» Provided data
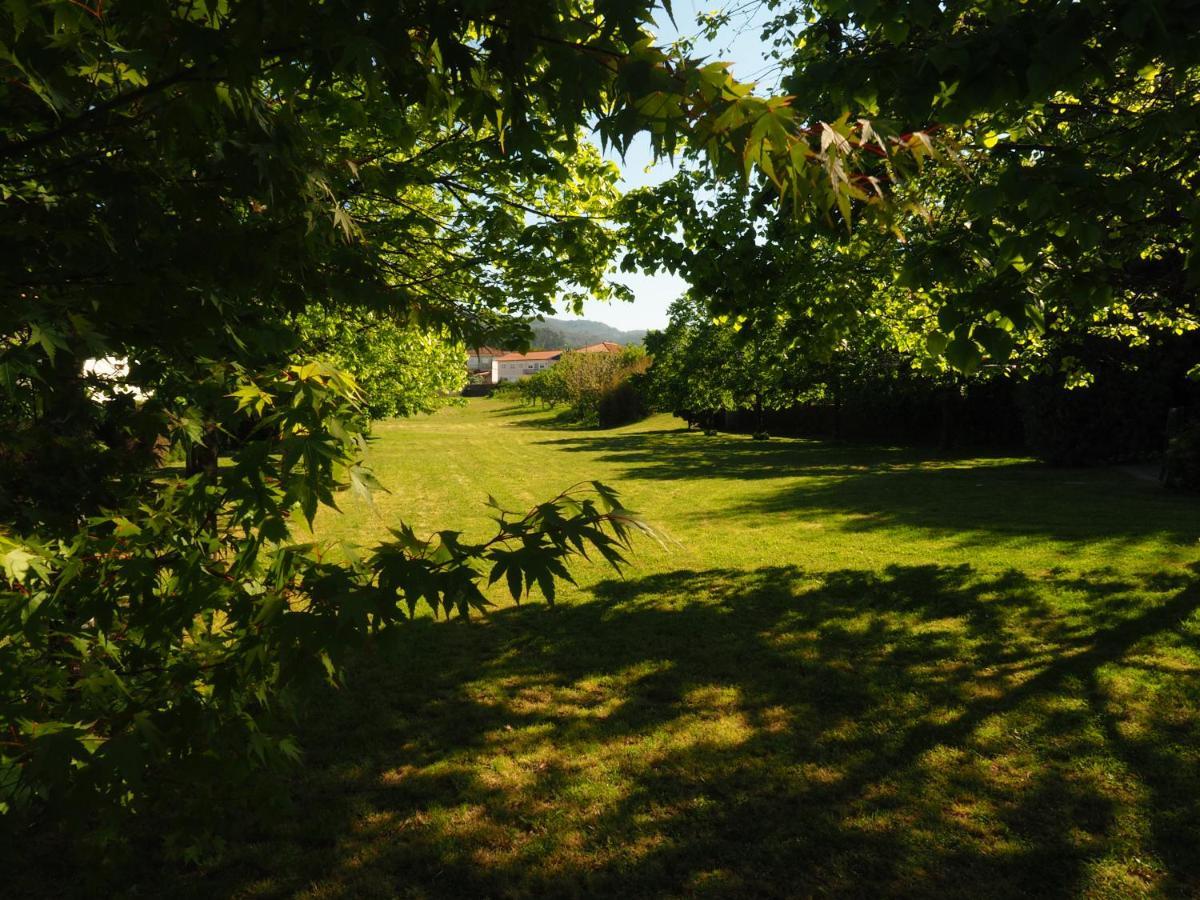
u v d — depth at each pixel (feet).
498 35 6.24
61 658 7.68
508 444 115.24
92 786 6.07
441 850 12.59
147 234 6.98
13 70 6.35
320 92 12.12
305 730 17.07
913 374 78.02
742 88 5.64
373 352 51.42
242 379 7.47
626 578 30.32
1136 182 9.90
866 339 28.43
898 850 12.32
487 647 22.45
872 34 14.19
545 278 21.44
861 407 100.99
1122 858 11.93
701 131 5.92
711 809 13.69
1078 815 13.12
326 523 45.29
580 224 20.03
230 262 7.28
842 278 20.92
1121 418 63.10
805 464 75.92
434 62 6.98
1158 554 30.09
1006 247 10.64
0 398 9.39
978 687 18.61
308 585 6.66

==

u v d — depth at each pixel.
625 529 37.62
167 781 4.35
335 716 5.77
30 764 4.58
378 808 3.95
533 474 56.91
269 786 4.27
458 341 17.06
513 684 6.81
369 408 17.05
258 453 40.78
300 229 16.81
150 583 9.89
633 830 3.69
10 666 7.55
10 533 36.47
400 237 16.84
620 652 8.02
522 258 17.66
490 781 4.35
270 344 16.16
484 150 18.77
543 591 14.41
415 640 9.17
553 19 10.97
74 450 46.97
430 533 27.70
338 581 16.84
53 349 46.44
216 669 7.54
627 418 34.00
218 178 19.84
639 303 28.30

» Work to complete
Using the entries above, give back exactly the line containing "u v d — depth at each pixel (feet).", the line containing "308 585 6.66", and every line between them, and nothing else.

» Output
u v d — depth at each pixel (feet).
498 35 6.24
61 658 7.68
508 444 115.24
92 786 6.07
441 850 12.59
147 234 6.98
13 70 6.35
320 92 12.12
305 730 17.07
913 374 78.02
742 88 5.64
373 352 51.42
242 379 7.47
626 578 30.32
1136 182 9.90
866 339 28.43
898 850 12.32
487 647 22.45
872 34 14.19
545 278 21.44
861 407 100.99
1122 858 11.93
701 131 5.92
711 809 13.69
1078 815 13.12
326 523 45.29
580 224 20.03
230 262 7.28
842 278 20.92
1121 418 63.10
805 464 75.92
434 62 6.98
1158 554 30.09
1006 247 10.64
0 398 9.39
978 687 18.61
308 585 6.66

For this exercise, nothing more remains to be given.